The sweetly-scented tiny tubular cream, orange or lilac flowers of the evergreen weeping sage Buddleja auriculata scent the winter garden.

 

Early colour

While many plants in the garden are still enjoying their winter sleep, the first buds of hellebores thrust their way through the cold earth. Despite the delicate appearance of the flowers, hellebores are able to withstand cold and rain. The first of the hellebores to flower is the Christmas rose, (Helleborus niger, followed by H argutifolius). This hellebore is dramatic in the size of the spiny leaves and the apple-green flowers held in clusters on strong, branched stems.

Following these early hellebores and the one most frequently seen in our gardens is Helleborus orientalis. This long-leafed, evergreen perennial has fan-shaped leaves and slightly nodding flowers of apple-green, pink, wine or creamy-white, many with delicate spotting. Hellebores need rich but well-drained soil, and a position where they get dappled shade in summer.

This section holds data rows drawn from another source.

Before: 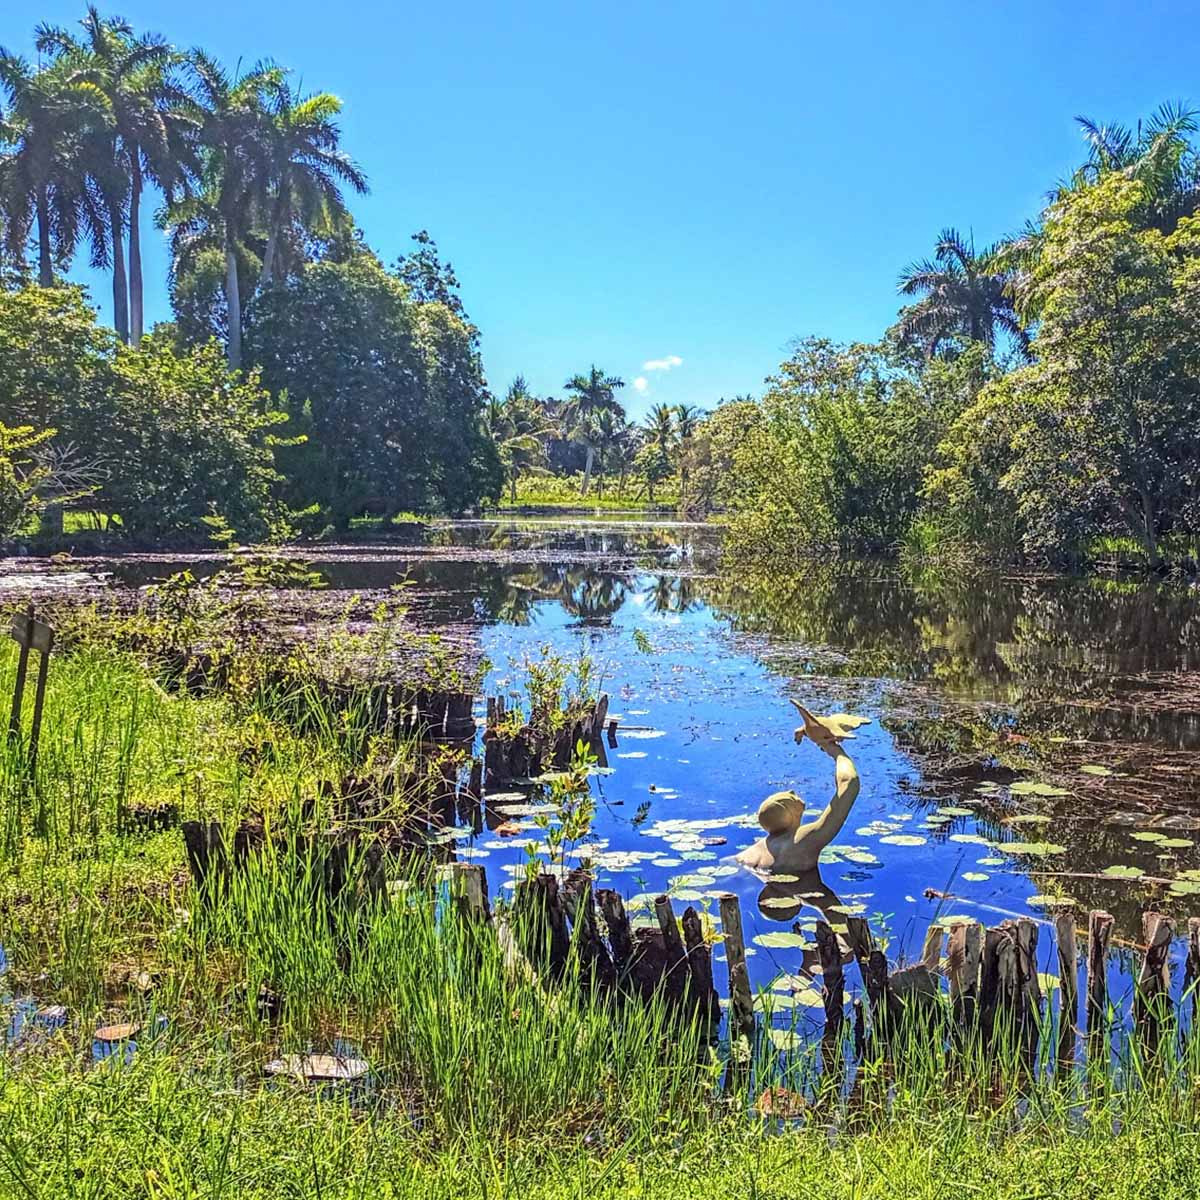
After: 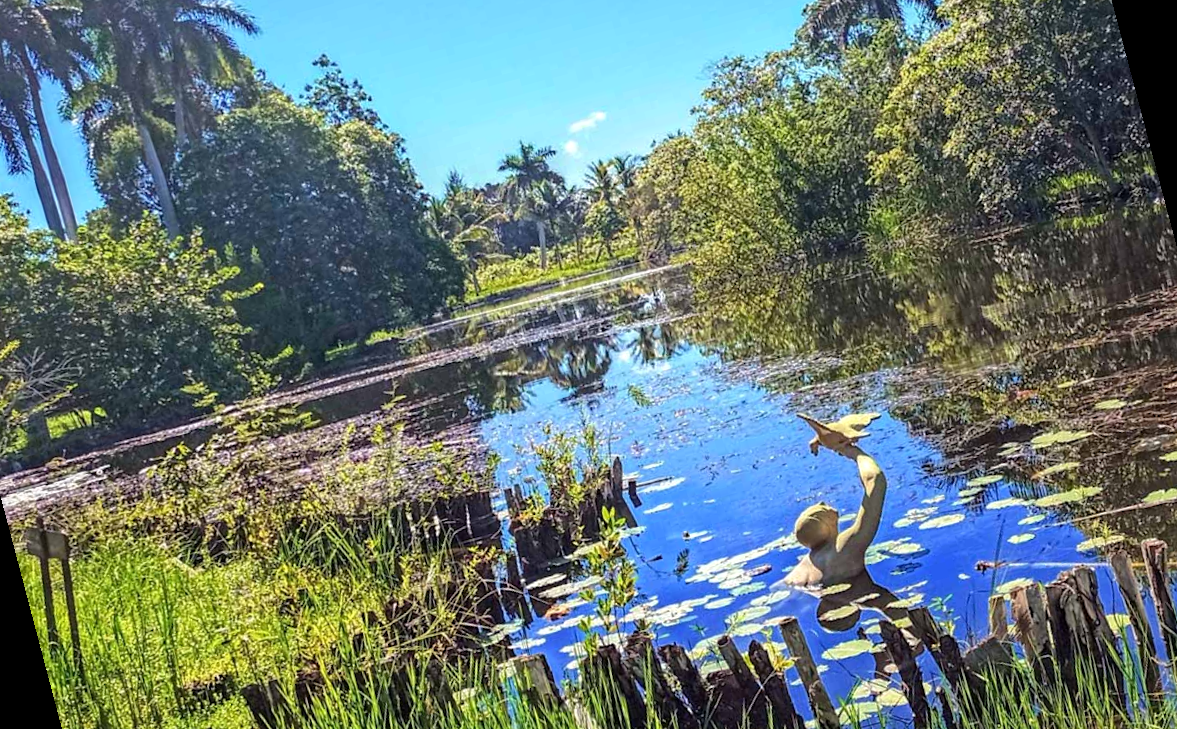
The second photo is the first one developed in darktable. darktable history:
levels: levels [0, 0.492, 0.984]
rotate and perspective: rotation -14.8°, crop left 0.1, crop right 0.903, crop top 0.25, crop bottom 0.748
tone equalizer: on, module defaults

Bulbs provide much of the early colour in the winter garden. Among the first to appear is the snowflake (leucojum) with dainty white bells, each petal with a green dot.

Narcissi, with their clusters of white and cream scented blooms, and single flowered jonquils, soon join the snowflakes.

Primroses and their showy cousins, polyanthus primroses, do well in filtered shade. Low-growing fairy crassula has dainty pink flowers in winter and makes an attractive groundcover for sun or shade, providing the soil is well-drained.

Camellia japonica hybrids put on a splendid show in winter in light shade, their rosettes of white, pink and red flowers framed by their glossy green leaves. Growth habit can be upright and bushy, slender or more compact.

 

Spring annuals

Purple and pink cinerarias and bright and pastel Iceland poppies planted in autumn will be putting on an early show, but gaps can still be filled with these and other winter/spring flowering plants from garden centres.

Plant stocks to scent the flower garden, and orange calendulas and blue cornflowers to add splashes of colour in the vegetable patch.

Fairy primrose (Primula malacoides) turns shady parts of the garden into a fairyland of white, mauve and purple.

No winter garden is complete without pansies and violas, which come in many colours and are perfect for edging pathways, as a carpet for bulbs, and to brighten containers. Also for pots and for planting in groups is cold-tolerant ornamental kale, with ruffled leaves in white, pink, purple and green.

Clivia miniata, with umbels of orange-red blooms, flowers from mid-winter to spring, in dappled shade, and make a wonderful show when planted in drifts under evergreen trees.

 

Foliage and fruit

It is not only flowers that colour the winter garden. Berries on bushes and hedges provide pantries for seed-eating birds. Grow the indigenous dogwood (Rhamnus prinoides), with shiny evergreen leaves and small red berries, as a tree or clipped as a screen.

Some conifers change their coats of summer green to gold and bronze. It is important to know each variety’s ultimate height and width so that they will be in scale to the rest of the garden.

The fern-like green leaves of nandinas become red as temperatures drop. Citrus trees also add to the winter show with their orange and yellow fruits showy against green foliage.